Let's Map Out the 2016 Yankee Relief Pitching Depth Chart

Aroldis Chapman is a Yankee. He and Dellin Betances will form the best 1-2 punch in baseball next season. However, the Yankees will carry five other relief pitchers next season, and will probably call up at least twice that many during the season. Let's see if we can map out those twelve pitchers. I'm going to avoid converting any minor league starting pitching (with one exception) to the bullpen, since the Yankees are desperate for starting pitching right now.

I think the Yankees have the potential to pull 3-4 dominant relief pitchers out of this group to form a really special bullpen, but I wouldn't be shocked to see relievers 3-6 fail in the early season before the guys farther down the depth chart start to be given real chances. 

1-2: Aroldis Chapman and Dellin Betances. You know those guys.

3-4. Tyler Clippard and Adam Warren. They are the veterans of the Yankee bullpen, and they will be given the chance to break camp with the team as long as they stay healthy. Problem is, I'm not sure either is any good anymore. Clippard posted a 3.57 ERA last season, barely above the 3.93 league average, against a 4.21 FIP. Warren was worse. Hopefully both rebound, but I wouldn't be shocked if neither is on the MLB roster by September. 

5. One of Luis Cessa, Luis Severino, or Chad Green - The Yankees need to fill their back two rotation spots. The loser of that probably goes to the bullpen, although I could see any of these guys back at Triple-A too. If Severino ends up in the bullpen, my bet is it is for good, and Severino becomes an ace reliever. The other two guys would be long men.

6. Richard Bleier - Lefties hit .150/.209/.200 off Bleier during his brief MLB debut in 2016, and .196/.244/.241 in the minors. We'll see if he can sustain that, especially considering his career minor league K/9 of 5.0. I'm skeptical (he's 29), but he'll get the first shot at middle relief innings against left handed batters. The Yankees definitely have room to add a Boone Logan type.

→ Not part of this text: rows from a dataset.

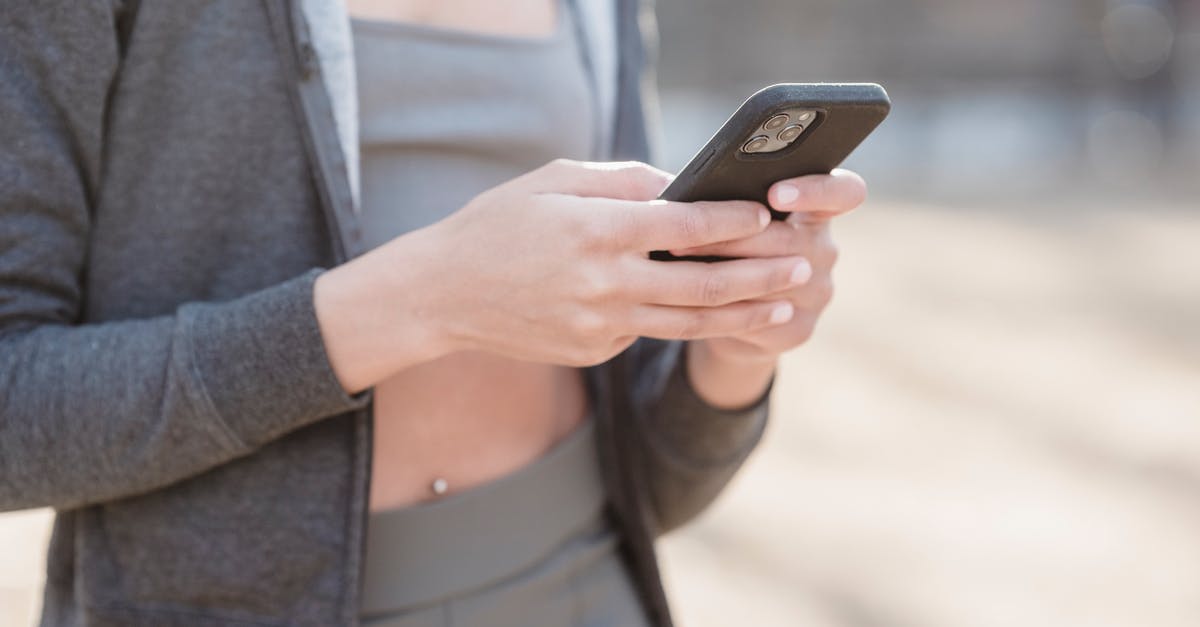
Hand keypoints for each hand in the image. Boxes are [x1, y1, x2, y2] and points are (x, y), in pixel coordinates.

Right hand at [315, 160, 809, 391]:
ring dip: (741, 314)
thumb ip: (621, 182)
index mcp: (599, 230)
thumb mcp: (552, 181)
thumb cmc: (498, 225)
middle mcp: (606, 282)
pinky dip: (680, 322)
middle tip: (802, 266)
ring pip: (687, 322)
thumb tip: (677, 185)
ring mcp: (600, 324)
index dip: (734, 219)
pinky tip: (716, 314)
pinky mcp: (592, 350)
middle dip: (760, 274)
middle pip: (703, 282)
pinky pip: (645, 332)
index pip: (687, 225)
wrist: (444, 294)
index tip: (767, 213)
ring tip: (784, 307)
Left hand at [671, 169, 867, 406]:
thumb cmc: (726, 244)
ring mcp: (817, 293)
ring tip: (677, 261)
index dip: (817, 190)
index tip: (776, 193)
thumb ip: (729, 198)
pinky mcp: (799, 330)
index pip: (845, 192)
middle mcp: (825, 250)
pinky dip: (724, 307)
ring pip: (773, 280)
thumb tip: (685, 188)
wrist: (729, 310)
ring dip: (721, 271)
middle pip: (792, 241)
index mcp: (817, 210)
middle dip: (734, 237)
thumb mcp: (733, 215)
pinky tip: (693, 298)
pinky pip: (761, 318)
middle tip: (685, 235)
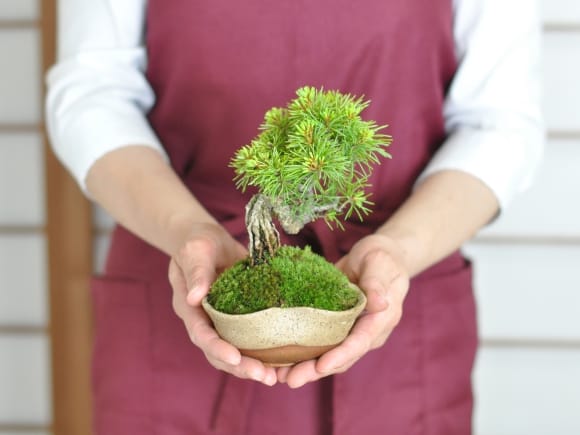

7-8 Johnny Barbato and Nick Goody - The Yankees used a lot of forgettable right-handed relief pitchers last season. Most of them are off the 40-man, but these guys stuck around. Both were terrible in small samples in the majors, but excellent at Triple-A. Goody's stats were particularly eye-popping: 1.93 ERA, 0.68 WHIP, 13.5 K/9 1.5 BB/9, after an excellent 2015. Goody deserves an extended shot.

9-10 Jonathan Holder and Ben Heller - Now things get interesting. Holder was flat-out dominant in the minors last season: 65 innings with 14 K/9 and 1 BB/9. He started all the way down in High-A and finished in the major leagues. At Triple-A, he allowed just two runs and seven baserunners in 35 innings. At one point, Holder struck out 11 Triple-A batters in a row. He's not a closer with the stuff to blow guys away, but the results are elite.  

11. Giovanny Gallegos. Not going to lie, I had no idea who Gallegos was until the Yankees added him to the 40-man roster after the season. The Yankees originally signed him as a starting pitcher out of Mexico. He sat in the low-90s, and attracted a little bit of attention at the time. He never found much success in the minor leagues as a starter, but has been lights-out since being converted to the bullpen in 2015. I can't find a scouting report since the conversion, but the stat line is impressive; in 2016 between Double-A and Triple-A, he pitched 78 innings (42 games) with a 1.27 ERA, 12.0 K/9, 2.0 BB/9. He had a bit of a reverse platoon split; righties hit .216/.274/.346 while lefties hit .128/.162/.208. I wouldn't be shocked if he breaks camp with the team.

12. Mark Montgomery. He's been around forever. After the the matriculation through the minors of David Robertson and Mark Melancon, Montgomery was on track to the the Next Yankee Relief Ace Prospect in 2012. Scouts said he had one of the best sliders in the minors, and he quickly climbed to Double-A. Then, Montgomery hurt his shoulder, and he hasn't been the same since. However, Montgomery is still just 26 years old. He has bounced around the high minors since 2013 with reduced velocity and poor control. He got back on track in 2016: 45 innings with a 2.56 ERA, 12.4 K/9 4.3 BB/9. I think he could still become a Shawn Kelly type, but I'm assuming he's the low man on the depth chart.